En travaillant dans l’industrie aéronautique, j’ai beaucoup appris sur les avions qui se meuvent
en trois dimensions et subissent de vastes gammes de contraintes. Il était essentiel de prendre
en compte de multiples choses qui diffèrent des structures statiques au sol. Il y avait des défis
tels que simplifier la conception, éliminer les gaspillages visibles et obtenir la plus grande
performance avec le minimum de dépenses d'énergie.
Un autre facteur encourageant mon attitude positive envers la résolution de problèmes
fut la Deuxième Guerre Mondiale, lorsque les États-Unis dépensèrent des milliards de dollars
pour les armes de destruction massive dans le cadre du Projet Manhattan. Le coût ne fut pas
un problème, et ce fut l’un des projets entrepris les plus larges et mieux financés jusqu’à cette
date. Je réalisai que les mêmes énergies qui furent mises au service du Projet Manhattan
pouvaient être canalisées pour améliorer et actualiser notre mode de vie ainsi qu’atteindre
et maintenir des relations symbiotiques optimales entre la nature et l’humanité. Si nous sommes
prêts à dépenser autant d’argent, de ressources et de vies humaines en temps de guerre,
nous devons nous demander pourquoi nous n’engageons pas autant de ressources
pour améliorer l'existence de chacun et anticiper les besoins pour l’avenir en temps de paix.

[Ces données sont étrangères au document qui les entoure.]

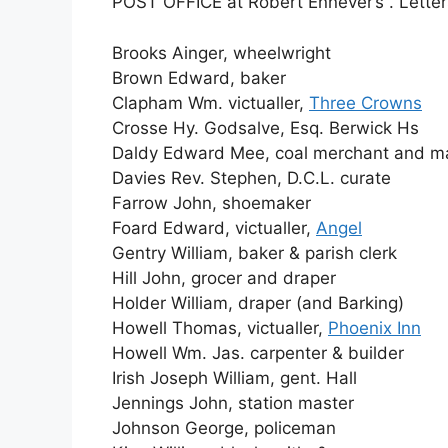
POST OFFICE at Robert Ennever’s . Letter
Brooks Ainger, wheelwright
Brown Edward, baker
Clapham Wm. victualler,
Three Crowns
Crosse Hy. Godsalve, Esq. Berwick Hs
Daldy Edward Mee, coal merchant and ma
Davies Rev. Stephen, D.C.L. curate
Farrow John, shoemaker
Foard Edward, victualler,
Angel
Gentry William, baker & parish clerk
Hill John, grocer and draper
Holder William, draper (and Barking)
Howell Thomas, victualler,
Phoenix Inn
Howell Wm. Jas. carpenter & builder
Irish Joseph William, gent. Hall
Jennings John, station master
Johnson George, policeman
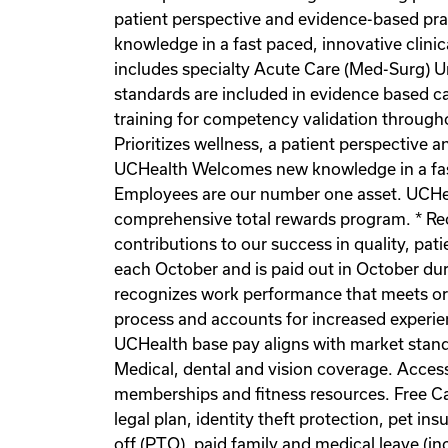
patient perspective and evidence-based pr
knowledge in a fast paced, innovative clinic
includes specialty Acute Care (Med-Surg) Un
standards are included in evidence based ca
training for competency validation througho
Prioritizes wellness, a patient perspective
UCHealth Welcomes new knowledge in a fast 
Employees are our number one asset. UCHeal
comprehensive total rewards program. * Re
contributions to our success in quality, pa
each October and is paid out in October du
recognizes work performance that meets or
process and accounts for increased experienc
UCHealth base pay aligns with market stand
Medical, dental and vision coverage. Acce
memberships and fitness resources. Free Ca
legal plan, identity theft protection, pet
off (PTO), paid family and medical leave (in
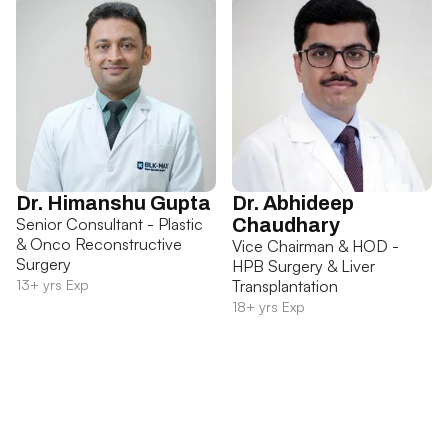
Dr. Himanshu Gupta
Dr. Abhideep
Senior Consultant - Plastic
Chaudhary
& Onco Reconstructive
Vice Chairman & HOD -
Surgery
HPB Surgery & Liver
13+ yrs Exp
Transplantation
18+ yrs Exp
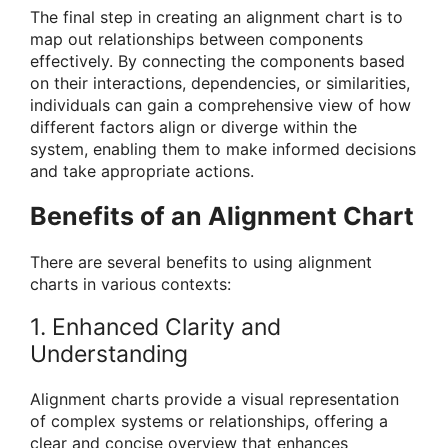
The final step in creating an alignment chart is to
map out relationships between components
effectively. By connecting the components based
on their interactions, dependencies, or similarities,
individuals can gain a comprehensive view of how
different factors align or diverge within the
system, enabling them to make informed decisions
and take appropriate actions.
Benefits of an Alignment Chart
There are several benefits to using alignment
charts in various contexts:
1. Enhanced Clarity and
Understanding
Alignment charts provide a visual representation
of complex systems or relationships, offering a
clear and concise overview that enhances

Quand les scientifiques furent appelés pour résoudre des problèmes d’ordre militaire, les réponses
furent immédiates. Ceci me démontra la capacité de la science et de la technologie à résoudre
les problèmes lorsque cela est correctement organisé et financé. Il est en revanche honteux
que ces méthodes ne soient pas appliquées lorsqu’il s’agit de résoudre des problèmes sociaux
à échelle mondiale. De même, il est scandaleux que des milliards soient dépensés dans des projets
spatiaux à la terraformation de planètes inhabitées pour les rendre habitables, alors que notre
propre planète est négligée et que notre terre, notre eau et notre air sont pollués. Dans mon
travail, je ne tente pas de prédire le futur. Je souligne juste ce qu’il est possible de faire avec
une application intelligente et une utilisation humaine de la science et de la technologie. Cela n’est
pas un appel à une gestion de la société par les scientifiques. Ce que je suggère est d’appliquer
les méthodes de la science au système social pour le bénéfice de l’humanité et de l’environnement.